• **Excerpt provided**
___
I was pretty sure he would outlive me. He was only four years older and in better shape. I am having a hard time imagining a world without him.
He eschewed the “live fast, die young” credo held dear by so many of his rock star peers. He was about the work, when he deigned to work; often he preferred his hot rods. He was in that select club of musicians who grow, change, and experiment as they age: Jim Hall, Bob Dylan, Joni Mitchell, Miles Davis, I run out of names pretty quickly. He was the one that got away; the only player I would have loved to interview, or even meet, but never got the chance. (I did get to hold one of his guitars in the Hard Rock Cafe vault in London).
I first heard him when I was in high school. I would hear the Yardbirds playing “Heartful of Soul” or shilling for some milk-based soft drink called Great Shakes, on the tinny speakers of the school-bus radio. Steve Tyler (yes, that Steve Tyler) used to bring their records down to the band room, where we cut class thanks to a ready supply of stolen passes. Steve was ostensibly practicing drums, I the tuba, but mostly we listened to the Yardbirds, Stones, Kinks, and Pretty Things. I was not yet playing electric guitar and thought the licks and sounds Beck came up with were somehow normal pop music. For my younger brother and his guitar playing friends, learning to play “Jeff’s Boogie” was a rite of passage.
By the time Truth came out, I was in college and often hitched the 60 miles, from SUNY at Stonybrook to Manhattan to see a show at The Fillmore East. One show was the Jeff Beck Group. I was high on amphetamines and my mind was blown by El Becko randomly launching into the “Theme From The Beverly Hillbillies.” (Also, by Stewart’s rooster haircut, something heretofore unseen.) After I dropped out of college, a friend at Columbia hired me to write the liner notes for a double album Yardbirds compilation. I took the $125 it payed and appropriately bought a Telecaster. As soon as I started seriously playing electric guitar, I too tried to master “Jeff’s Boogie,” as well as licks from Truth, Rough and Ready, and the “Orange” record. We did the Beck version of “People Get ready” in the show band I toured with during the Beck Bogart & Appice era.
As I delved deeper into guitar lore, I heard the players from whom Beck garnered some of his licks: Les Paul, Cliff Gallup, Buddy Guy. Knowing where he got them did nothing to diminish my wonder at the way he employed and expanded on them, much like recognizing Hendrix’s variations on his foundation of Cornell Dupree and Curtis Mayfield did little to curb my astonishment when I first saw him play in my college gym.
The next time I heard Beck live was after I moved to San Francisco. I was excited; he had Pino Palladino on bass (along with Tony Hymas and Terry Bozzio). Unfortunately the sound at the Concord Pavillion was terrible. Pino turned to indistinguishable mud and Beck was so frustrated with his own sound that he handed his guitar to a kid in the front row and said, “You play!”
The second show I saw in the Bay Area, was when he toured with Stevie Ray Vaughn. That night Beck was opening (they alternated). Guitar Shop had just come out. I had heard the masterful whammy bar/harmonics manipulations of “Where Are You?” on the record and remember thinking, “Sure, he could piece that together in the studio with overdubs and punch-ins, but surely no one can pull that off on a nightly basis live?” He proved me wrong. (Not long after, my friend Erik came into the music store where I worked and showed that a mere mortal could play it, but Beck invented it.)
___
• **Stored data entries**
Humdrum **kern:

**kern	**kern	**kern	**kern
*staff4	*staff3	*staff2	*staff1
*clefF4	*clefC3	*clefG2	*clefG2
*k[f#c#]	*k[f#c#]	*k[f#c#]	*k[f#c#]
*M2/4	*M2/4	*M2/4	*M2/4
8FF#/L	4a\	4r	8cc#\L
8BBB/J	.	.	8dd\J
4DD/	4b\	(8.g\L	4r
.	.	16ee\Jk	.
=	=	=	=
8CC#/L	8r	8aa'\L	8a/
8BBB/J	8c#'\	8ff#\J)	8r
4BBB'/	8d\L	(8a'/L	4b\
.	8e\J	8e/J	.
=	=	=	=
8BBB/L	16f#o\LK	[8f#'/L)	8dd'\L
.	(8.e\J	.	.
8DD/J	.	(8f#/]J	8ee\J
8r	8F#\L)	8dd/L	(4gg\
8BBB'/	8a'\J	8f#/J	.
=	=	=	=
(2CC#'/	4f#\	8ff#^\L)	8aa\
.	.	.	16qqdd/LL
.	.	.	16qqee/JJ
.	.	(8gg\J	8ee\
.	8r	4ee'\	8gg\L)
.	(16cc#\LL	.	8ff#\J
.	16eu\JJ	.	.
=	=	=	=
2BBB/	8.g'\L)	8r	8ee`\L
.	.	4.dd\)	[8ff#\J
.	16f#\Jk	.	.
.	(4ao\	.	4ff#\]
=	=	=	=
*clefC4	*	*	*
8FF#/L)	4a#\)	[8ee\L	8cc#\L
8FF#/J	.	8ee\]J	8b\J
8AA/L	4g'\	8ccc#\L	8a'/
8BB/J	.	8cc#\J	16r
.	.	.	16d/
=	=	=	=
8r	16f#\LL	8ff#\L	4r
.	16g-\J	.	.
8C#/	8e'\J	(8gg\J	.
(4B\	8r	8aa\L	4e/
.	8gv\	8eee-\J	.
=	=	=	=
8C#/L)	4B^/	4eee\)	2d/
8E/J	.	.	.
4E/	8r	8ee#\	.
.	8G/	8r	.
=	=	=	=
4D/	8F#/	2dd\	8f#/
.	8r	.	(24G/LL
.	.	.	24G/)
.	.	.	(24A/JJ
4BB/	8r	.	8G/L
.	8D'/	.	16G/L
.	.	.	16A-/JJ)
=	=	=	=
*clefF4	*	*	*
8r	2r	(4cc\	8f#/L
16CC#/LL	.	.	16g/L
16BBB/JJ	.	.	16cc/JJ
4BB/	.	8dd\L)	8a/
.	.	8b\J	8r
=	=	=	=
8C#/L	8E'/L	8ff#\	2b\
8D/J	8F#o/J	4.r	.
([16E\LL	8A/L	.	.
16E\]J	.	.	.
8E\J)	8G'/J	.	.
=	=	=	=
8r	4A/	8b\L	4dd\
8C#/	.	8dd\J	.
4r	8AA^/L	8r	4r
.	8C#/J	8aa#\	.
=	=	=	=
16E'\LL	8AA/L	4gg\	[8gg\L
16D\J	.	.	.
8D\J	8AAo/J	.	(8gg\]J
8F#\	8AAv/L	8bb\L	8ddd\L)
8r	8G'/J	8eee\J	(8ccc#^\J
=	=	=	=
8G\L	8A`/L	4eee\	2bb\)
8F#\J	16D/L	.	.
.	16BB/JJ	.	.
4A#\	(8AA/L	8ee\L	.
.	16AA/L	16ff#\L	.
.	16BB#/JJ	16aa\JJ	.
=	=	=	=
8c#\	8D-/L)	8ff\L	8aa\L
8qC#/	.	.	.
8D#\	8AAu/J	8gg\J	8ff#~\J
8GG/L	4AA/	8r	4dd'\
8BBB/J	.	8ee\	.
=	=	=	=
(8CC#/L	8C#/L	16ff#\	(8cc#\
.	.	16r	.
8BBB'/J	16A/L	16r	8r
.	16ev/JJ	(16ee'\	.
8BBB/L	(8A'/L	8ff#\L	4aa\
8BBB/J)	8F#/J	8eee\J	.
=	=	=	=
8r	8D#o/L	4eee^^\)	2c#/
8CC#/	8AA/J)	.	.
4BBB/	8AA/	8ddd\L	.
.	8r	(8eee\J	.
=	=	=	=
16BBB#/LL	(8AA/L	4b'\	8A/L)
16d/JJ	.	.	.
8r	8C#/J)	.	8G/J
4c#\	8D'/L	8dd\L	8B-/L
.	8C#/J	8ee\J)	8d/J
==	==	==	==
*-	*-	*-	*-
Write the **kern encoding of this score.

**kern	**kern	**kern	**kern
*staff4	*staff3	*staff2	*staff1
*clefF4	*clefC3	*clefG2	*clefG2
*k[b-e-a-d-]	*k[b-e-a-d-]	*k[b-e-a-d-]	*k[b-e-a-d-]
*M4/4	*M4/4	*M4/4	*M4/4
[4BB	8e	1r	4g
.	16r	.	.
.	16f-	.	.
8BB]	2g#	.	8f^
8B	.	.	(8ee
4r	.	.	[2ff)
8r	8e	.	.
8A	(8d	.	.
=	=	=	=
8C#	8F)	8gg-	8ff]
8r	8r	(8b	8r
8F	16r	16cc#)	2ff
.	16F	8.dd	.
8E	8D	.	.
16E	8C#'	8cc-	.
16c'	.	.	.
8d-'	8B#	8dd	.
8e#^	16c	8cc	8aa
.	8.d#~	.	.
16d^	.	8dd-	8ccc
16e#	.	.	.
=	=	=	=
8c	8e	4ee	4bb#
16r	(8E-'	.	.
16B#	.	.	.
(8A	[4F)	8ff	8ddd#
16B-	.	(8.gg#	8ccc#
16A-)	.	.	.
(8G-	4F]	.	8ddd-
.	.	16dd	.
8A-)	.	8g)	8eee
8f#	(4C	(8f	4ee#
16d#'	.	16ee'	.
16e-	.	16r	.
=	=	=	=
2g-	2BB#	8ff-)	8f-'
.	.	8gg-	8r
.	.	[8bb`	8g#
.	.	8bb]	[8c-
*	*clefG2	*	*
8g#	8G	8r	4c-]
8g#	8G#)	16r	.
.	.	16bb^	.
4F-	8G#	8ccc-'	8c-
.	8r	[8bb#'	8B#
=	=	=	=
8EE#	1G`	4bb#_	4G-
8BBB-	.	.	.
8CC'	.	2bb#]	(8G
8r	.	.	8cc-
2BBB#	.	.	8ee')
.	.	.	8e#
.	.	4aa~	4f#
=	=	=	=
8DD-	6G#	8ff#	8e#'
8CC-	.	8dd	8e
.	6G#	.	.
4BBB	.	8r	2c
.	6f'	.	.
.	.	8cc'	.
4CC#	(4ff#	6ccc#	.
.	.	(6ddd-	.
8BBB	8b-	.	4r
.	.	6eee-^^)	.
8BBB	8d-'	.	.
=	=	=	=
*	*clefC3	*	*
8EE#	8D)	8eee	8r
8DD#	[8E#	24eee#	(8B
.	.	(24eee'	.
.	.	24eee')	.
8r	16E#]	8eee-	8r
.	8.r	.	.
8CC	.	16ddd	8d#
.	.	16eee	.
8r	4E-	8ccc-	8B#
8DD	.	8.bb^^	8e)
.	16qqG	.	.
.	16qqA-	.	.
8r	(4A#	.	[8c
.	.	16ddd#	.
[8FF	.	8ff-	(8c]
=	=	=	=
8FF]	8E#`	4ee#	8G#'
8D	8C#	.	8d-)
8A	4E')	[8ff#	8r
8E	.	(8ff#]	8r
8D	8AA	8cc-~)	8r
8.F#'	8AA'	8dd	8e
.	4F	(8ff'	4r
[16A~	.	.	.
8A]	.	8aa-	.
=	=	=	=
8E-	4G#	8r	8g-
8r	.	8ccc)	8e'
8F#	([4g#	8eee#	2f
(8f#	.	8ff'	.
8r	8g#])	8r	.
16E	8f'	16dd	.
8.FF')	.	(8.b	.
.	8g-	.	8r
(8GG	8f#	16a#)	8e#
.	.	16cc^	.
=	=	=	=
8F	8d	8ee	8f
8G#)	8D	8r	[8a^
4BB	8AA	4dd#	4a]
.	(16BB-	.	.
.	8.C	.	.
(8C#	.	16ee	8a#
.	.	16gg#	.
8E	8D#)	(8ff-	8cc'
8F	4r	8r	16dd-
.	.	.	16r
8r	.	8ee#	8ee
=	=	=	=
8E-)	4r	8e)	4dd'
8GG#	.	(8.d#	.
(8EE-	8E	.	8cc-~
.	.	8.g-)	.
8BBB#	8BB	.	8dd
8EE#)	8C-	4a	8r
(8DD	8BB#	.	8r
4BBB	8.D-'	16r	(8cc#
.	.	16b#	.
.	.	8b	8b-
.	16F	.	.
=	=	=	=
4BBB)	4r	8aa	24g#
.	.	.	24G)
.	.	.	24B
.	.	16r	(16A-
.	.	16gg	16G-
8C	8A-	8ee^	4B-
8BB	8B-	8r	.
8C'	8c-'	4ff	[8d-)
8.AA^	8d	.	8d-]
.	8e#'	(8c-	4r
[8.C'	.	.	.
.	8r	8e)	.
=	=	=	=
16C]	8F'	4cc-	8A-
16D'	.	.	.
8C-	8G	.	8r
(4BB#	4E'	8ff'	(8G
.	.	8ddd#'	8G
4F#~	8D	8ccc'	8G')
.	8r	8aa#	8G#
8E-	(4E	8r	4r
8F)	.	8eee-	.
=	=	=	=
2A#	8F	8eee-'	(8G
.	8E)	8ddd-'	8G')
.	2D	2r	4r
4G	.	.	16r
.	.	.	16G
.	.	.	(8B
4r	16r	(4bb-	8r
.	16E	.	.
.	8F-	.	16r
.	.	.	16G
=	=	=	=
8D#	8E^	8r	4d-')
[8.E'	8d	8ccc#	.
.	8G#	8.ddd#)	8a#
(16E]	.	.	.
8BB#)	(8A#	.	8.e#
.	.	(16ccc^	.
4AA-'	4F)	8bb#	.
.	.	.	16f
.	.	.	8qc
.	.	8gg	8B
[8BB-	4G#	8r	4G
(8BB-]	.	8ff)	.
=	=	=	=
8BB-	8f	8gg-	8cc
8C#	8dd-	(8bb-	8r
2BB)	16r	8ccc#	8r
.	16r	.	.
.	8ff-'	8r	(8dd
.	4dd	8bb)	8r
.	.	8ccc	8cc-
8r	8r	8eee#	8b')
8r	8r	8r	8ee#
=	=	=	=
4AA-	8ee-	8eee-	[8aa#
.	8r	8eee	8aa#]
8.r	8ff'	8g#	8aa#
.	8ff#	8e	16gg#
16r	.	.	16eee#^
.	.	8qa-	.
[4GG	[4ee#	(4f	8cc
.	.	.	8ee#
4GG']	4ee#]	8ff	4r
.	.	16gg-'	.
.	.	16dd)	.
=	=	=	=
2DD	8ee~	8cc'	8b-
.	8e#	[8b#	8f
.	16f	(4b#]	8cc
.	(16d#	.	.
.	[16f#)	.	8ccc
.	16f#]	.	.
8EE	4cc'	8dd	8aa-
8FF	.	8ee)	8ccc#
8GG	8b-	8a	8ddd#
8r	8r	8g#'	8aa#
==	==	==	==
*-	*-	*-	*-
___
• **Exercises**
1 > Reproduce word for word everything in the Jeff Beck remembrance from "I was pretty" down to "vault in London).".
2 > Write the next part of the Jeff Beck remembrance, picking up right after its final sentence.
This data isn't needed for anything here.

• **Outputs for the tasks**
1 >
I was pretty sure he would outlive me. He was only four years older and in better shape. I am having a hard time imagining a world without him.
He eschewed the “live fast, die young” credo held dear by so many of his rock star peers. He was about the work, when he deigned to work; often he preferred his hot rods. He was in that select club of musicians who grow, change, and experiment as they age: Jim Hall, Bob Dylan, Joni Mitchell, Miles Davis, I run out of names pretty quickly. He was the one that got away; the only player I would have loved to interview, or even meet, but never got the chance. (I did get to hold one of his guitars in the Hard Rock Cafe vault in London).

2 >
At another point during that show, he struck the most cliched guitar pose imaginable. At least that is what I thought until I realized, “Wait—he invented that pose.” SRV came on and I confess I left after a couple of numbers. I had seen him in a smallish club in New York and was amazed at his passion and facility. In this larger venue he showed that he had yet to learn what Beck understood: less is more, and his sound reverberated into a wash of noise.
My next Beck concert was at Roseland, after I had moved back to New York City. Jennifer Batten was in the band, the first of many talented women he would employ and feature throughout the rest of his career. She mostly played rhythm guitar and deftly handled the keyboard parts with a guitar synthesizer setup but at one point had her moment in the spotlight to solo. While an excellent player in the Metal/tapping mode, she pointed up what made Beck Beck: he eked more emotion out of one strike of the strings than she delivered with her entire flurry of notes.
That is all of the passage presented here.